Vespasian told him of the planned invasion of Britannia and Adgandestrius’ strategic view of its consequences.

‘And you can guarantee that Rome won’t just raise three or four more legions and replace the ones in Britannia?’ Thumelicus asked. ‘Of course not; Rome has the manpower for many more legions and that old man should realise that. Unless the Empire is hit by a terrible plague it will continue to grow in population. Citizenship is being awarded to more and more communities in every province. All the time, slaves are being
freed and receiving citizenship; they aren’t eligible to join the legions but their sons are. But I agree with Adgandestrius in the short term: an invasion of Britannia will very likely keep us safe for a generation or so.’ Thumelicus removed the crested helmet and placed it on the desk; his hair fell to his shoulders. He looked at the Romans and laughed low and mirthlessly. ‘If it had not been for my father then there would still be a Roman wearing this uniform even now in Germania; but because of him I can wear it now as I deal with the successors of the man to whom it belonged.

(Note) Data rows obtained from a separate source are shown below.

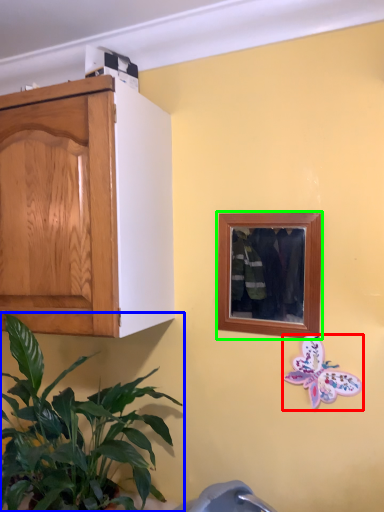
Question: Which object is the closest to the butterfly (highlighted by a red box)? Choose among these: houseplant (highlighted by a blue box) or picture frame (highlighted by a green box).

Choices:
 (A) houseplant
 (B) picture frame

Answer: (B)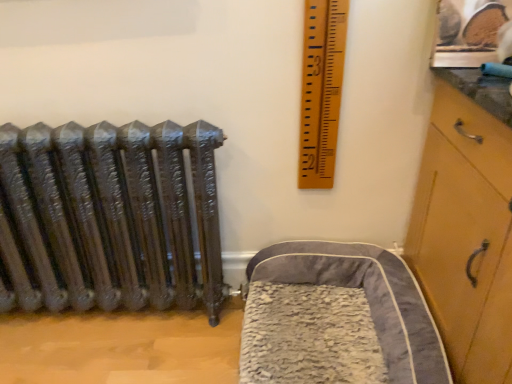
In order to face wooden ruler at upper right, should I rotate leftwards or rightwards?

I can also entertain them in his tent and serve them refreshments on his plate.’

At a sharp double clap of Thumelicus’ hands, the entrance behind him opened; two bearded slaves in their fifties shuffled in with trays covered with silver cups, jugs of beer and plates of food. As they padded around the room placing food and drink on tables near their master’s guests Vespasian noticed with a shock that their hair was cut short, Roman style.

‘Yes, Aius and Tiburtius were both captured in this place, thirty-two years ago,’ Thumelicus confirmed, reading the look on Vespasian’s face. ‘They have been slaves here ever since. They have not tried to run away; have you, Aius?’

The slave serving Vespasian turned and bowed his head to Thumelicus. ‘No, master.’

‘Tell them why, Aius.’

‘I cannot return to Rome.’

‘Why not?’

‘Shame, master.’

‘Shame of what, Aius?’

Aius looked nervously at Vespasian and then back to his master.

‘You can tell them, Aius; they haven’t come to take you back.’

‘Shame of losing the Eagle, master.’

‘Losing the Eagle?’ Thumelicus ruminated, turning his blue eyes onto the old soldier.

The years of servitude and shame came to tell in Aius and he hung his head, and his chest heaved a couple of times with repressed sobs.

‘And you, Tiburtius?’ Thumelicus asked, giving the second man, slightly older and with almost silver hair, the full force of his stare. ‘Do you still feel shame?’

Tiburtius just nodded dumbly and placed his last jar on the desk next to Thumelicus.

Vespasian’s shock turned into anger as he looked at two Roman citizens so beaten down by years of disgrace and slavery. ‘Why haven’t you done the honourable thing and killed yourselves?’ he asked, barely concealing his disgust.

A smile played at the corners of Thumelicus’ mouth. ‘You may answer him, Aius.’